← Back to context

Comment by samstave

1 year ago

Neat.

Campfire+sushi took about 10 seconds before it gave up and did not combine them.

The request looks like "https://neal.fun/api/infinite-craft/pair?first=Phoenix&secon..." so it's probably typically caching the combination of phoenix+seeds but if there is no cache entry it would use llama to make up something. If there's a lot of attention on the site the llm service might be down or overloaded. And given the exponential/factoral (?) amount of combinations this may be reached surprisingly quickly. Just a guess.

As an aside, the game is technically interesting, being a really simple example of using llm generation for game mechanics. But it is not engaging at all and feels nonsensical to me, especially when compared to little alchemy https://littlealchemy2.com/.

I'm not trying to be negative and this isn't a dig on creativity of the wonderful Neal but more points to the immaturity of llms applied to games, maybe to my overexposure to chatgpt, and maybe a prediction that human touch will always be required to make something entertaining. I'm curious how llms will fit into an engaging game experience in the future.

  • >As an aside, the game is technically interesting, being a really simple example of using llm generation for game mechanics.

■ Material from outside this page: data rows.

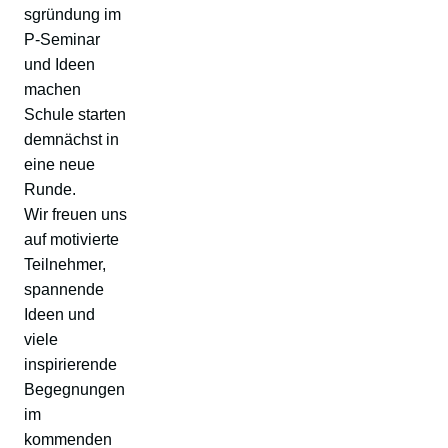
sgründung im
P-Seminar
und Ideen
machen
Schule starten
demnächst in
eine neue
Runde.
Wir freuen uns
auf motivierte
Teilnehmer,
spannende
Ideen und
viele
inspirierende
Begegnungen
im
kommenden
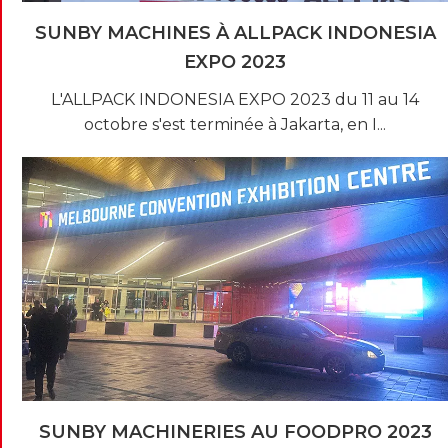
SUNBY MACHINES À ALLPACK INDONESIA
EXPO 2023
L'ALLPACK INDONESIA EXPO 2023 du 11 au 14
octobre s'est terminée à Jakarta, en I...
SUNBY MACHINERIES AU FOODPRO 2023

But it is not engaging at all and feels nonsensical to me

    You just gotta make a game out of it.

    For example challenge yourself to try to craft "pizza".

    Can even try to do it in as least number of crafts as possible.

    Point is, just crafting random things to see what it spits out is OK, but trying to use your own logic to combine things to get to an arbitrary solution you come up with is much more engaging, at least to me.

    Challenge your friends to craft some specific "thing". Think of something you might think could be hard to craft to, and ask them to do the same and see who can get there first, or in the fewest steps.

    • I tried your challenge to create pizza. My goal is to get some kind of food, but combining combinations of water, plants, fire, etc are way more likely to produce dragons and universes. I eventually got to chestnut which got to bread, but it was a lot easier to get to "Toast Toast Toast" or "Chestnutzilla" or "Treasure" + "Toast" = "Pirate". I finally got "Tostzilla" which has a pizza emoji, and then "lunch", and "breakfast", and "party"+"toast"="celebration" ?? but it feels random and illogical at some point I just gave up.

      So to me it feels like playing against a soulless vector database rather than something engaging and well-crafted. I think what gives me this impression is that things are commonly related to each other using words rather than their meaning -- getting from "pirate" to "captain crunch" to "serial killer" is obviously following lines of language rather than the core concepts that relate objects. This is directly opposed to the actual act of crafting which is 100% rooted in the material world and has no relationship to language.

      Maybe I'm losing my imagination, but doing it like you suggest, creating challenges, is makes it more fun. I think I'm just tired of thinking in language.

      I'm also seeing a lot of my favorite game creators on twitter enjoying the toy and I'll trust their taste over mine :)

    • That's a fairly big challenge since the game gets less coherent the longer it goes on. The early matches generally make sense, but after about 3 levels you start getting loops, and after 5 levels you start getting nonsense or outright failures from queries.

      If you figure each of the things is an input parameter to a LLM this makes a lot of sense. They tend to have short memories and struggle with higher level introspection. Great for demos, but fraught with problems when using them to do real work.

      1 reply →

  • > But it is not engaging at all and feels nonsensical to me, especially when compared to little alchemy https://littlealchemy2.com/.

    On the other hand, Little Alchemy doesn't have answers to the most basic combinations. Air + Earth = Dust, but Dust doesn't combine with Water. Earth + Water = Mud, but Mud doesn't combine with Air. Earth + Earth = Land, but Land doesn't combine with Fire.

    It may be more sensical since it limits combinations to 0.01% of what's possible, but I don't think that makes it more interesting.

There's tons of combinations that take forever and nothing ends up happening. That's how I got around to the comment thread (clean+satan is why I'm here): I'm waiting for the latest combination to time out

  • Similar. Snowmobile Farm and Sandbox Farm both appear to timeout with no response.

    However, that said, the idea itself is a neat idea, and could quite easily be turned into game ideas somewhere.

  • They seem to be asynchronous, e.g. you can actually combine several pairs at the same time.